Sobald der erste LKW an die Laderampe rollt und die ersten Markierungen auf dem Hallenboden kleben, greift ein Zahnrad ins andere. Wenn ein Baustein steht, folgt der nächste – und plötzlich entsteht wie von Zauberhand eine komplette Kleinstadt. Als Auszubildende zur Veranstaltungskauffrau mittendrin zu sein, ist jedes Mal wieder faszinierend!
Phase 1: Die Ruhe vor dem Ansturm & das Aufmaß (drei Tage bis einen Tag vor der Messe)

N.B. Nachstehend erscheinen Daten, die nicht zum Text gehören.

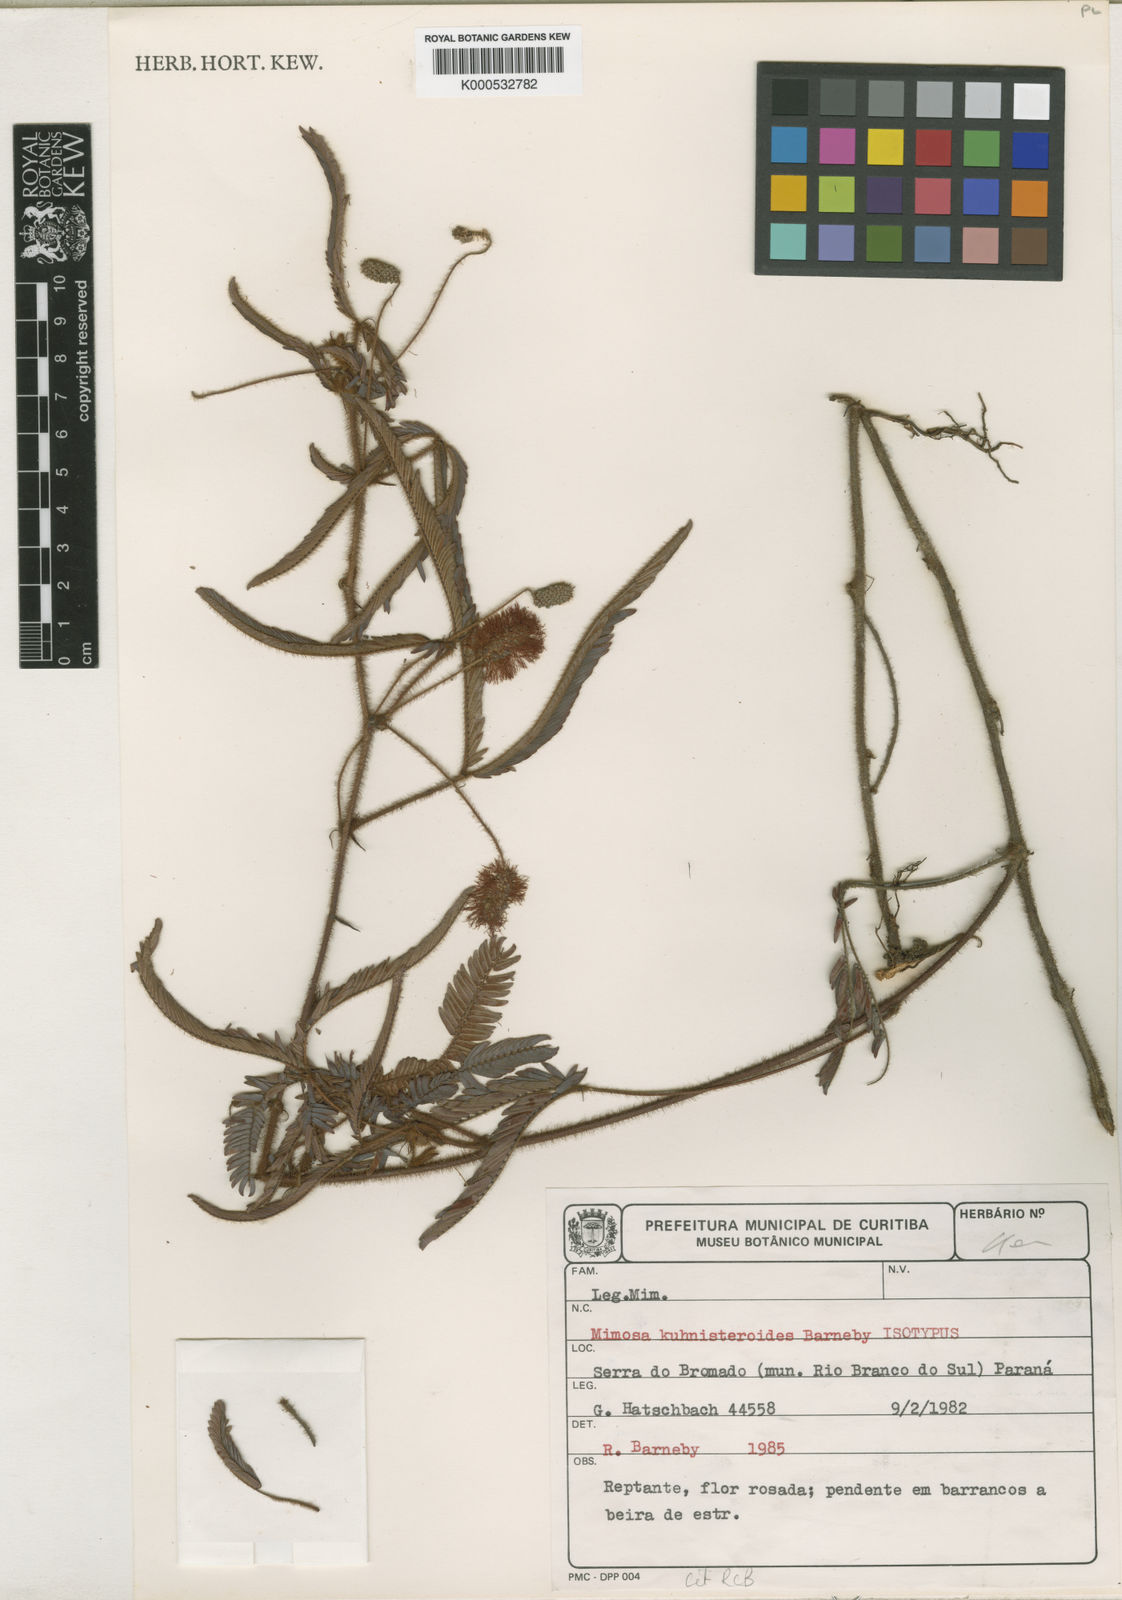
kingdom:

Alles beginnt mit viel Klebeband und Maßbändern. Bevor auch nur eine Standwand aufgestellt werden kann, muss das Grundraster der Halle stehen. Die Hallenpläne, die wir monatelang im Büro am PC geplant haben werden jetzt real auf den Boden übertragen. Es stellen sich Fragen wie:
- Wo verlaufen die Hauptgänge?
- Wo liegen die Strom- und Wasseranschlüsse?

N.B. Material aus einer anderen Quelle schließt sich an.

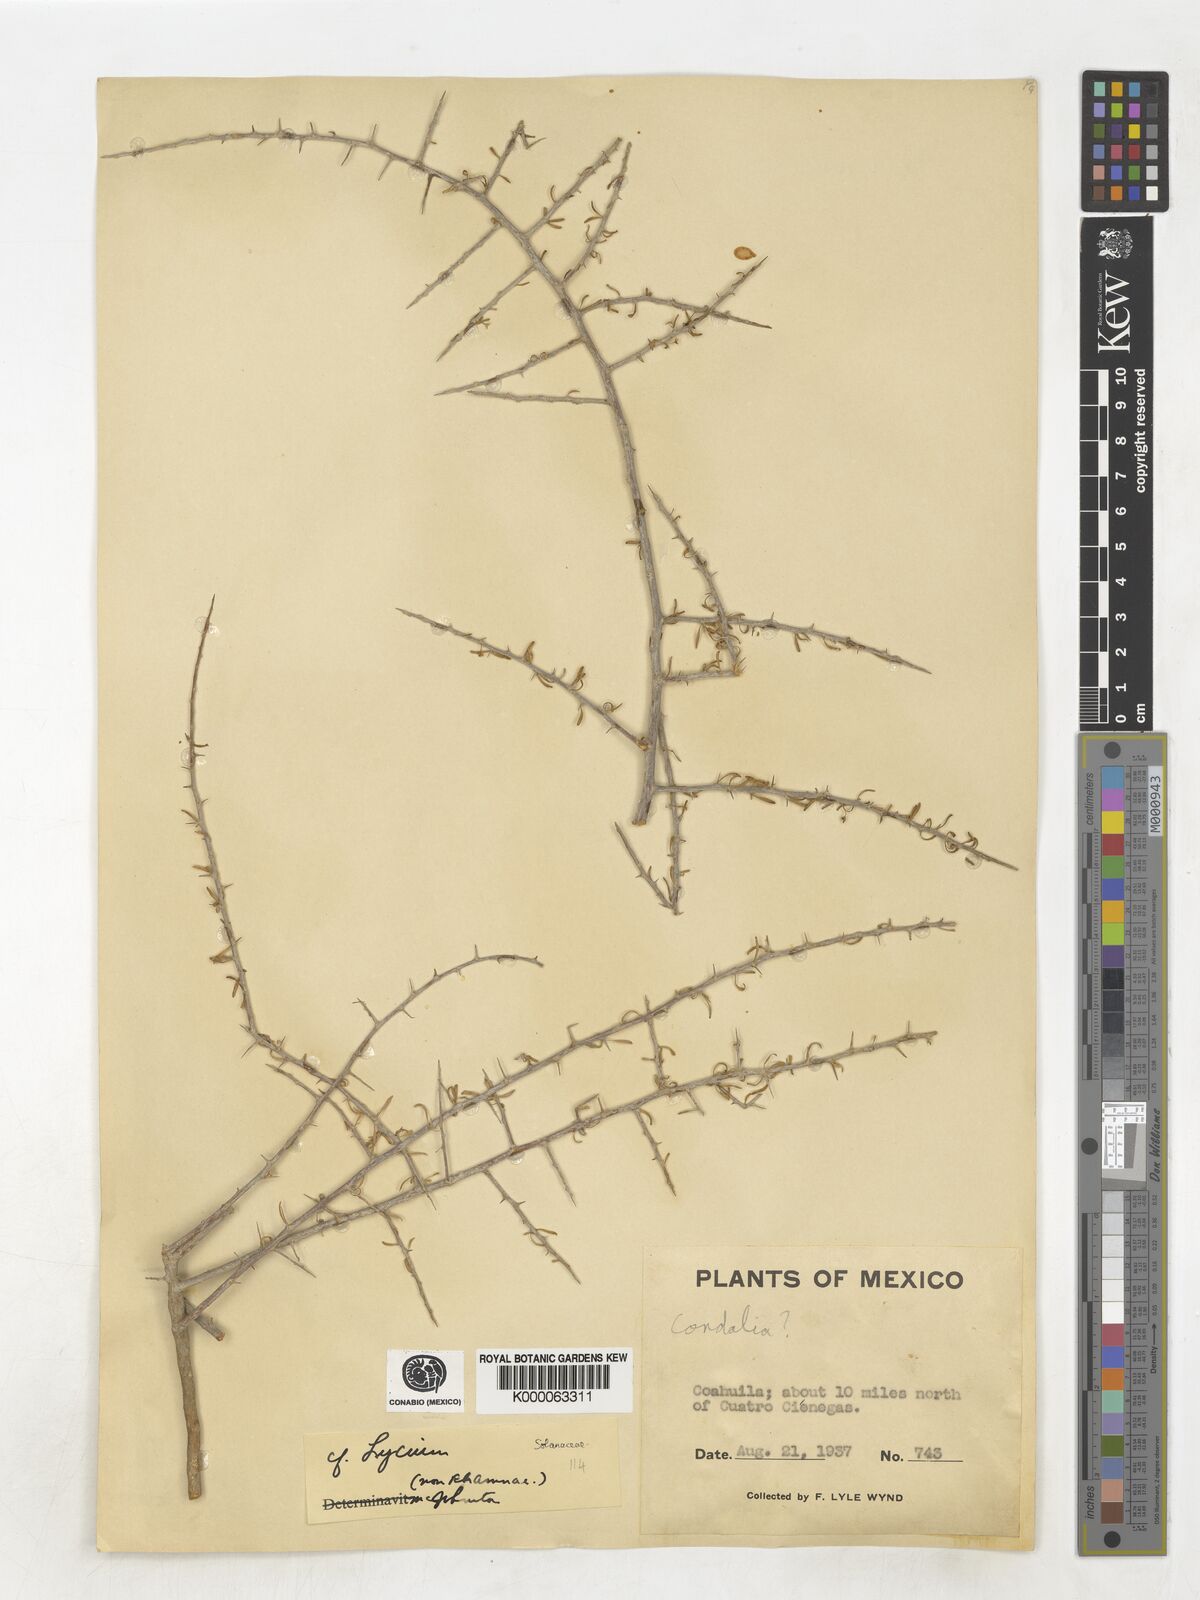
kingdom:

- Stimmen die Abmessungen der Standflächen?
Ein kleiner Messfehler hätte hier fatale Folgen für die gesamte Halle; echtes Präzisionshandwerk also!
Phase 2: Schweres Gerät & der Standbau (ein Tag vor der Messe)
Jetzt rollt die Logistik an. Gabelstapler hupen, Hubwagen klappern und überall hört man Akkuschrauber. Innerhalb weniger Stunden ziehen die Messebauer Wände hoch, verlegen Teppichböden und montieren die Beleuchtung.
Als Veranstalter sind wir in dieser Phase vor allem als Problemlöser und Koordinator unterwegs:
- Passt der gelieferte Mietmöbel-Satz?
- Benötigt ein Aussteller noch spontan einen weiteren Stromanschluss?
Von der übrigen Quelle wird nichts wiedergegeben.